By definition, GOAP can’t decide on the ultimate goal of the search. In chess or in a shooter that goal is easy to decide previously and inject (win, kill the player, get a board state evaluation over a certain level…) but in a more complex strategy game, or in simulations when the agent does not need to “win” at all, just be part of a world, the decision of which goal/world state to go for in any given moment is less clear and requires of a higher level evaluation algorithm (which granted, could be done with a more abstracted GOAP set with a goal of “winning”, but it’s probably overkill).

That’s very cool about modelling probable external change into the search. I am not aware of any game that takes it to that extent.

Years ago, when Atomic Games was doing wargames, I did some testing for them. Some of it consisted of playing the game (the one I remember most was I think Crusader) over and over, against the AI in its current state, and recording my moves so that the programmers could get a bunch of data about, well, playing the game, decisions, strategies, whatever. Now, I’m a terrible player, so I’m not sure how much this helped, but the idea was kind of cool–see how humans approach it and figure out a way to make the machine’s actions at least approximate the sort of thing a person does.

Of course, if there are horrible defects in the AI for that game, it’s probably because it’s emulating my terrible generalship…

Are you the reasons tanks can’t drive straight in any Close Combat game??? ;)

Fwiw, I have 2139 hrs in AoW3 according to Steam (in reality there a couple of hundred more that never got registered), was a beta tester, and played the preceding games to death, and sometimes dream of a resurgent Azrac Empire.

I also organised and hosted 2 tournaments, and played a shit tonne of multiplayer, and exposed and corrected (not just me to be fair) loads of exploits before the game got released.

And sometimes I still lose at Emperor.

There are 2 “tricks” to winning at Emperor:

*scout aggressively so you know when the enemy is coming, and then attack them before they gang up.

  • Abuse your superiority in tactical combat.

You can also essentially abandon your cities and just loot the AI and move onto the next city.

Review up at the4xplorer (this is the guy that has been streaming it and recently interviewed @Jon_Shafer iirc)

Gah!

" And how about the fact that the AI is basically non-existent…

Yeah, let’s talk about that.

The AI: I understand that the basic structure of this game is meant to mostly be about surviving the harsh wilderness and learning how to balance progression with simply being able to exist, but the AI for both the other Germanic tribes and the Roman Empire is basically brain-dead.

The other tribes do not expand.

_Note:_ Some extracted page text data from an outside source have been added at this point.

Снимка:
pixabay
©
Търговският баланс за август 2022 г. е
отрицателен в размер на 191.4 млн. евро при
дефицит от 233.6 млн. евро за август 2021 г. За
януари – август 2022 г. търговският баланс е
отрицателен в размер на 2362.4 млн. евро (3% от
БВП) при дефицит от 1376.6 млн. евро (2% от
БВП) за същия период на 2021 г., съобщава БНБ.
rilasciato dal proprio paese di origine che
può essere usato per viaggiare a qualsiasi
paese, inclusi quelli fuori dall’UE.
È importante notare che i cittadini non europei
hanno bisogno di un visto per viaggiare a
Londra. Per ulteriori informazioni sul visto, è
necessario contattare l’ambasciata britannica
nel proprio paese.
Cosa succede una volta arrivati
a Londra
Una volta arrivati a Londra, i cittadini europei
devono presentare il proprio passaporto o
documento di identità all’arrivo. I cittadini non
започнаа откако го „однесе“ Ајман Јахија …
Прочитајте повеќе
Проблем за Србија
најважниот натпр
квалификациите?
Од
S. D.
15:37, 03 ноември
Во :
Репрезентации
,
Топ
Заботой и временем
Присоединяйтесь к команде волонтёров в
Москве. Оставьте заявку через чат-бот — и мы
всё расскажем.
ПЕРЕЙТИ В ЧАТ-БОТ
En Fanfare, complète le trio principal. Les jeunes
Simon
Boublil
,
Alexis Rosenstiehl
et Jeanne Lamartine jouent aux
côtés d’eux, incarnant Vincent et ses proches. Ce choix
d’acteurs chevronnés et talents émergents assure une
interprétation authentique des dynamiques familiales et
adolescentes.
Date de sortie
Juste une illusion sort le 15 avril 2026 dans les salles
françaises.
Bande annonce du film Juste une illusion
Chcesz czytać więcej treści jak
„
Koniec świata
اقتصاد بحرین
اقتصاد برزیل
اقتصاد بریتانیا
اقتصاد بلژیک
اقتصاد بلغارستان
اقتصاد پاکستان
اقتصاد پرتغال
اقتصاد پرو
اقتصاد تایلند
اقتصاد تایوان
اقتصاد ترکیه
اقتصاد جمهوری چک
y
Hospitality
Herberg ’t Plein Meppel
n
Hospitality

They do not compete for the same resources that you do. They simply exist for you to eventually declare war on (because allying them currently is literally impossible) and overwhelm with superior armies."

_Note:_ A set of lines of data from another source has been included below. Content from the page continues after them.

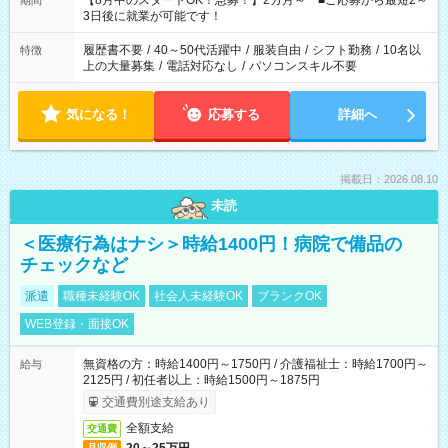
【8月中のスタートOK！急募！】2カ月～ ■ご応募から最短2～
期間
ね。 ※Wワーク希望の方へ 今ご覧のお仕事で希望する勤務時間
3日後に就業が可能です！
と、もう1つのお仕事の勤務時間。 合計で週40時間を超える場
合は応募できません。
履歴書不要
/
40～50代活躍中
/
服装自由
/
シフト勤務
/
10名以
特徴
上の大量募集
/
電話対応なし
/
パソコンスキル不要
気になる！
応募する
詳細へ
掲載日：2026.08.10
未読
＜医療行為はナシ＞時給1400円！病院で備品の
チェックなど
派遣
職種未経験OK
社会人未経験OK
ブランクOK
WEB登録・面接OK
無資格の方：時給1400円～1750円 / 介護福祉士：時給1700円～
給与
2125円 / 初任者以上：時給1500円～1875円
交通費別途支給あり
全額支給
交通費
月収例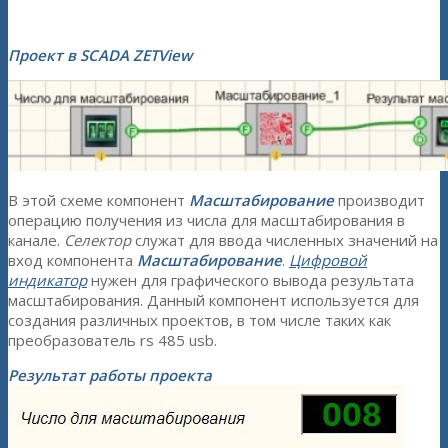
Проект в SCADA ZETView
В этой схеме компонент
Масштабирование
производит
операцию получения из числа для масштабирования в
канале.
Селектор
служат для ввода численных значений на
вход компонента
Масштабирование
.
Цифровой
индикатор
нужен для графического вывода результата
масштабирования. Данный компонент используется для
создания различных проектов, в том числе таких как
преобразователь rs 485 usb.
Результат работы проекта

Yeah, the good sounds really good, and the bad sounds suitably bad.

However, while I’m going to buy this today to support @Jon_Shafer I’m going to hold off and play it after it’s had some time to cook, @KristiGaines would be proud. :)

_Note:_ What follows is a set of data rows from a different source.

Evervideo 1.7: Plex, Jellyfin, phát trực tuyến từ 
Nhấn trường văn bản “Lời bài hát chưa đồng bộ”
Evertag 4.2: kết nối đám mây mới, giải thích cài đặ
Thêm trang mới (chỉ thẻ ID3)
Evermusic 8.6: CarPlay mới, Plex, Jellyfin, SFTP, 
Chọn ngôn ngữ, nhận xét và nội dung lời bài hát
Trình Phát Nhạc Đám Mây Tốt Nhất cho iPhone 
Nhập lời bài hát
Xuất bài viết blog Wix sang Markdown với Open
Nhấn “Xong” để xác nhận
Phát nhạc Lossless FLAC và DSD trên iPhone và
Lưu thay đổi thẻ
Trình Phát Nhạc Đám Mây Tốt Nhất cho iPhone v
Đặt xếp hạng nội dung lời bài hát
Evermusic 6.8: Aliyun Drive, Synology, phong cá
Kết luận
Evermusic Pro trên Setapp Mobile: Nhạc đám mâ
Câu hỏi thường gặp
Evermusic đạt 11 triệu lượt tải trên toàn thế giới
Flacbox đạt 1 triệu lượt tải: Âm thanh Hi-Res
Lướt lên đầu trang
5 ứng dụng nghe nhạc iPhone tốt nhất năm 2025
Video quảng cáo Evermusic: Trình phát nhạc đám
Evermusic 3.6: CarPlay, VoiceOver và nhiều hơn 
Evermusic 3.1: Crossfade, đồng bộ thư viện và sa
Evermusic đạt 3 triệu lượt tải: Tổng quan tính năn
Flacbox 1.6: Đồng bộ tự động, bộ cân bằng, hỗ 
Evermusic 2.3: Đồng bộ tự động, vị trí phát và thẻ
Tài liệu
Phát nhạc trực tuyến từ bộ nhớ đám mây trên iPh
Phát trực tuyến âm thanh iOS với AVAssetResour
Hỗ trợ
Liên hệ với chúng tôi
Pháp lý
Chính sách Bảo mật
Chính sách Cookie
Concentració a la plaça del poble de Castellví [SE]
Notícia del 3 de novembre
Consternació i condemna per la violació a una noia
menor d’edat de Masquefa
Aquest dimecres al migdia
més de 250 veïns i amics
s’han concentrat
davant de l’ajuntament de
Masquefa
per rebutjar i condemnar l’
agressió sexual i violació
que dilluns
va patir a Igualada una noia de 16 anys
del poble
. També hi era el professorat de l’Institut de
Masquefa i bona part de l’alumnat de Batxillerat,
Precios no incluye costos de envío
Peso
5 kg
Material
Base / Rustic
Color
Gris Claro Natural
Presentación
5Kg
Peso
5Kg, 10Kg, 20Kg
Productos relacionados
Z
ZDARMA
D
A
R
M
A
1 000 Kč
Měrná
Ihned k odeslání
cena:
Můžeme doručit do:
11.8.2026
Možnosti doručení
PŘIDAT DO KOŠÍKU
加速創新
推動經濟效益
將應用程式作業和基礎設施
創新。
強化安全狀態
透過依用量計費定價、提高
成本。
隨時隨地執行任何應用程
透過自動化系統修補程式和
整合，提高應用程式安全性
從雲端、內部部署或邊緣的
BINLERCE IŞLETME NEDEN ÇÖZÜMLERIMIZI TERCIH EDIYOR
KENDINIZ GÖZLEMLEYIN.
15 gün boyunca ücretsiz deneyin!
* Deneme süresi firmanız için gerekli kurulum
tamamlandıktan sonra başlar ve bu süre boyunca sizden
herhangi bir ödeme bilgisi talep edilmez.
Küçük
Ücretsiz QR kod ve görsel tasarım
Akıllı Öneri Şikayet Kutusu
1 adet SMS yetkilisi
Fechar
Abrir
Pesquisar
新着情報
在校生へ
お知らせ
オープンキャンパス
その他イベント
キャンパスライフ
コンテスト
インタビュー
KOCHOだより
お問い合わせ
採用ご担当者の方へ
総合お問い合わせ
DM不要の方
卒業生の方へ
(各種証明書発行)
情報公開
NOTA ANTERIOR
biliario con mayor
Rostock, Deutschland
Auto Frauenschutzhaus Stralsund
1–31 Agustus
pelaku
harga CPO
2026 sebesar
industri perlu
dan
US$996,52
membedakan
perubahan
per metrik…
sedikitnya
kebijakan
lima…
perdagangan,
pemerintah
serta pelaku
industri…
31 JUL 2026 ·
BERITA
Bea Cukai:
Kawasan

Plus, there are tons of other things that need my attention, not just gaming (Slay the Spire just hit 1.0 today, Sythetik is amazing, and Pillars of Eternity 2 gets a freaking turn-based mode tomorrow) but also getting ready for a Gloomhaven/MtG weekend by way of picking up the house and preparing for company. Also Punisher Season 2. So much going on, it’s easy for me to hold off on this one for a bit.

Yeah, this was my experience as well.

Man this game has been in development for so long that
I signed up for the kickstarter using my old spam-filled yahoo email. I just check the ATG updates are there but no key. Anybody know or when we get our keys?

It doesn’t look like the game goes live on Steam for another hour, so my guess is just before or around then, since they probably wouldn’t want to give the keys out and have them not work yet, but that’s just speculation on my part.